Provided records:
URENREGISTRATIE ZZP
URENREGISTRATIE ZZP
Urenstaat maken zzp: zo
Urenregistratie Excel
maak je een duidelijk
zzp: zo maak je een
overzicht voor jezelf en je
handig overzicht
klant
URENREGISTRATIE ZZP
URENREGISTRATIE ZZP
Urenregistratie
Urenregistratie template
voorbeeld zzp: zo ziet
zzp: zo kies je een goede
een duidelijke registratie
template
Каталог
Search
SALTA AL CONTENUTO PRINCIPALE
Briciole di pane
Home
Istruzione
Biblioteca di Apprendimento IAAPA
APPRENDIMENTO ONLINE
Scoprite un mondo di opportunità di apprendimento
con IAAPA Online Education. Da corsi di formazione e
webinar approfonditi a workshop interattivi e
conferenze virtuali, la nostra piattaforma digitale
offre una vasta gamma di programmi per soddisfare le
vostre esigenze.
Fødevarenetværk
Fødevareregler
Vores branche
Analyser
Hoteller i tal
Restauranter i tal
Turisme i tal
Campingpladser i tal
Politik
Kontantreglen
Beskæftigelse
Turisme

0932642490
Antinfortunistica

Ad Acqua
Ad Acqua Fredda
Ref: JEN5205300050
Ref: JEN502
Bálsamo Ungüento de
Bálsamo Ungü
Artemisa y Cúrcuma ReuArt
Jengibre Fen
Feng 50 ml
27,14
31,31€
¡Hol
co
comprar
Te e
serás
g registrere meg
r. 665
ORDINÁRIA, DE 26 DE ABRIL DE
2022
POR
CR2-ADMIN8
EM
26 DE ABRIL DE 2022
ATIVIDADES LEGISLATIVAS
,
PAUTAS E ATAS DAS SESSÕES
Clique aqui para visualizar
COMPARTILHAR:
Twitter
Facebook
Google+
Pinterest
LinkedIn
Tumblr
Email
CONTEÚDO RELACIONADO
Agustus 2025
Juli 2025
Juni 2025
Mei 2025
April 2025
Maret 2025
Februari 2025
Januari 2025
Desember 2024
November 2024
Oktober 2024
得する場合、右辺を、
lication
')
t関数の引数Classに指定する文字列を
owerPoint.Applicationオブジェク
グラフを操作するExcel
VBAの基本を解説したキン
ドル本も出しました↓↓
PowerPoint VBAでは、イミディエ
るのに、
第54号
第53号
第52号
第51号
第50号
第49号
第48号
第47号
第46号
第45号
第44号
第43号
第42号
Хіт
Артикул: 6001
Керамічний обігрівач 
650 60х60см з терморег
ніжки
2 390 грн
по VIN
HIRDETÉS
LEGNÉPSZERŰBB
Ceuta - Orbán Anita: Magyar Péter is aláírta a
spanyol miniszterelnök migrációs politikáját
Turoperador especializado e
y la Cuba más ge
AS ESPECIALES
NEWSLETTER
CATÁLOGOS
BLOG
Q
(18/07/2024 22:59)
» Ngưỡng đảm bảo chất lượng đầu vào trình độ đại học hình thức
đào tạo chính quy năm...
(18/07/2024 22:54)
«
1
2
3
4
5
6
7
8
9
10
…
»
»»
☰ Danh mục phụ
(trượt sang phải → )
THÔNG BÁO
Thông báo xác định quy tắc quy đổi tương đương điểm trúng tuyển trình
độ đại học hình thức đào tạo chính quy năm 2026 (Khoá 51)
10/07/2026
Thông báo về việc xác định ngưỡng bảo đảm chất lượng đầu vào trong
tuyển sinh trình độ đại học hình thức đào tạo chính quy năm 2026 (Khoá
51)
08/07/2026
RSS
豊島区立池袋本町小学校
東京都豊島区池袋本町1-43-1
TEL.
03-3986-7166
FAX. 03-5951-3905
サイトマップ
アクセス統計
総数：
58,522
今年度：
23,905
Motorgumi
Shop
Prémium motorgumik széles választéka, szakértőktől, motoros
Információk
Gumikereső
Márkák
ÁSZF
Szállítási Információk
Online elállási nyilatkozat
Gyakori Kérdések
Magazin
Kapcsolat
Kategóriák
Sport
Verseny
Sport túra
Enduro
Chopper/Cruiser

Problem to work on: The reply should hold only the lines from the beginning of the listing above through the line with "Clique aqui para visualizar", each one written exactly as it appears.

Exercise response:
URENREGISTRATIE ZZP
URENREGISTRATIE ZZP
Urenstaat maken zzp: zo
Urenregistratie Excel
maak je een duidelijk
zzp: zo maak je een
overzicht voor jezelf en je
handig overzicht
klant
URENREGISTRATIE ZZP
URENREGISTRATIE ZZP
Urenregistratie
Urenregistratie template
voorbeeld zzp: zo ziet
zzp: zo kies je een goede
een duidelijke registratie
template
Каталог
Search
SALTA AL CONTENUTO PRINCIPALE
Briciole di pane
Home
Istruzione
Biblioteca di Apprendimento IAAPA
APPRENDIMENTO ONLINE
Scoprite un mondo di opportunità di apprendimento
con IAAPA Online Education. Da corsi di formazione e
webinar approfonditi a workshop interattivi e
conferenze virtuali, la nostra piattaforma digitale
offre una vasta gamma di programmi per soddisfare le
vostre esigenze.
Fødevarenetværk
Fødevareregler
Vores branche
Analyser
Hoteller i tal
Restauranter i tal
Turisme i tal
Campingpladser i tal
Politik
Kontantreglen
Beskæftigelse
Turisme

0932642490
Antinfortunistica

Ad Acqua
Ad Acqua Fredda
Ref: JEN5205300050
Ref: JEN502
Bálsamo Ungüento de
Bálsamo Ungü
Artemisa y Cúrcuma ReuArt
Jengibre Fen
Feng 50 ml
27,14
31,31€
¡Hol
co
comprar
Te e
serás
g registrere meg
r. 665
ORDINÁRIA, DE 26 DE ABRIL DE
2022
POR
CR2-ADMIN8
EM
26 DE ABRIL DE 2022
ATIVIDADES LEGISLATIVAS
,
PAUTAS E ATAS DAS SESSÕES
Clique aqui para visualizar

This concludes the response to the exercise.